## [Work task]
This exercise calls for an exact copy of the listing, with no pictures kept.
[[ Supplied records, beginning ]]
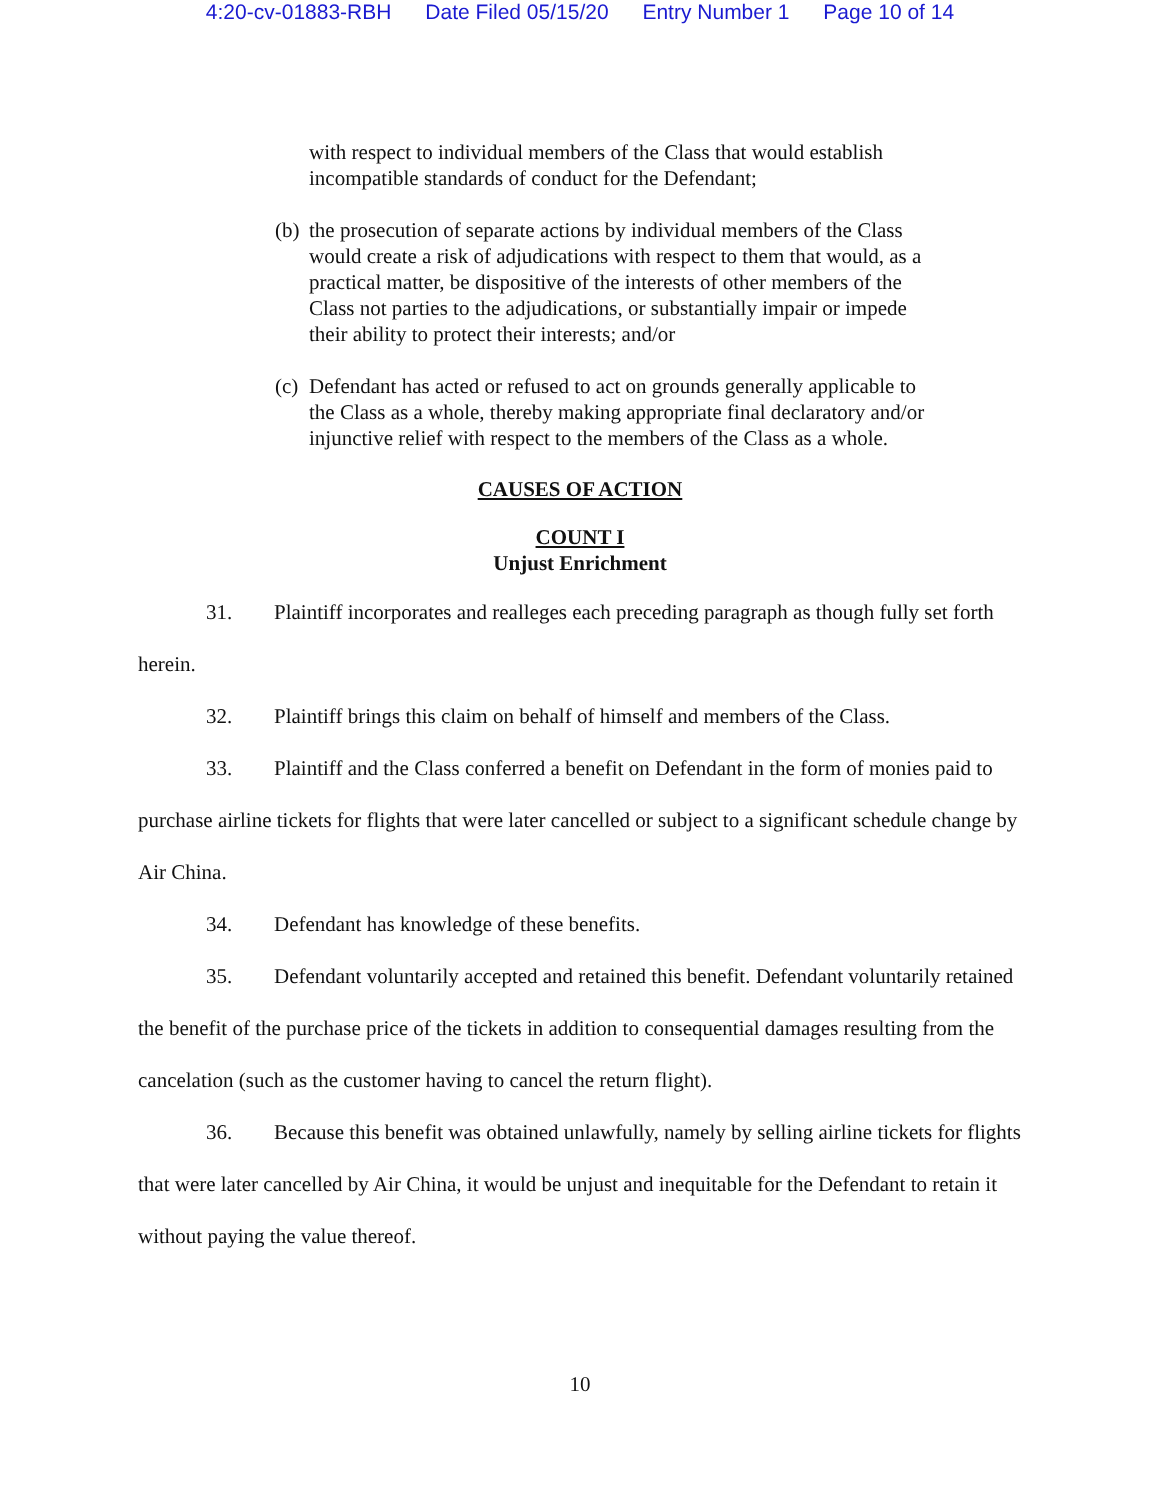4:20-cv-01883-RBH Date Filed 05/15/20 Entry Number 1 Page 10 of 14
with respect to individual members of the Class that would establish incompatible standards of conduct for the Defendant;
(b)
the prosecution of separate actions by individual members of the Class would create a risk of adjudications with respect to them that would, as a practical matter, be dispositive of the interests of other members of the Class not parties to the adjudications, or substantially impair or impede their ability to protect their interests; and/or
(c)
Defendant has acted or refused to act on grounds generally applicable to the Class as a whole, thereby making appropriate final declaratory and/or injunctive relief with respect to the members of the Class as a whole.
CAUSES OF ACTION
COUNT I
Unjust Enrichment
31. Plaintiff incorporates and realleges each preceding paragraph as though fully set forth herein.
32. Plaintiff brings this claim on behalf of himself and members of the Class.
33. Plaintiff and the Class conferred a benefit on Defendant in the form of monies paid to purchase airline tickets for flights that were later cancelled or subject to a significant schedule change by Air China.
34. Defendant has knowledge of these benefits.
35. Defendant voluntarily accepted and retained this benefit. Defendant voluntarily retained the benefit of the purchase price of the tickets in addition to consequential damages resulting from the cancelation (such as the customer having to cancel the return flight).
36. Because this benefit was obtained unlawfully, namely by selling airline tickets for flights that were later cancelled by Air China, it would be unjust and inequitable for the Defendant to retain it without paying the value thereof.
10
[[ Supplied records, end ]]
## [Response to the task]
4:20-cv-01883-RBH Date Filed 05/15/20 Entry Number 1 Page 10 of 14
with respect to individual members of the Class that would establish incompatible standards of conduct for the Defendant;
(b)
the prosecution of separate actions by individual members of the Class would create a risk of adjudications with respect to them that would, as a practical matter, be dispositive of the interests of other members of the Class not parties to the adjudications, or substantially impair or impede their ability to protect their interests; and/or
(c)
Defendant has acted or refused to act on grounds generally applicable to the Class as a whole, thereby making appropriate final declaratory and/or injunctive relief with respect to the members of the Class as a whole.
CAUSES OF ACTION
COUNT I
Unjust Enrichment
31. Plaintiff incorporates and realleges each preceding paragraph as though fully set forth herein.
32. Plaintiff brings this claim on behalf of himself and members of the Class.
33. Plaintiff and the Class conferred a benefit on Defendant in the form of monies paid to purchase airline tickets for flights that were later cancelled or subject to a significant schedule change by Air China.
34. Defendant has knowledge of these benefits.
35. Defendant voluntarily accepted and retained this benefit. Defendant voluntarily retained the benefit of the purchase price of the tickets in addition to consequential damages resulting from the cancelation (such as the customer having to cancel the return flight).
36. Because this benefit was obtained unlawfully, namely by selling airline tickets for flights that were later cancelled by Air China, it would be unjust and inequitable for the Defendant to retain it without paying the value thereof.
10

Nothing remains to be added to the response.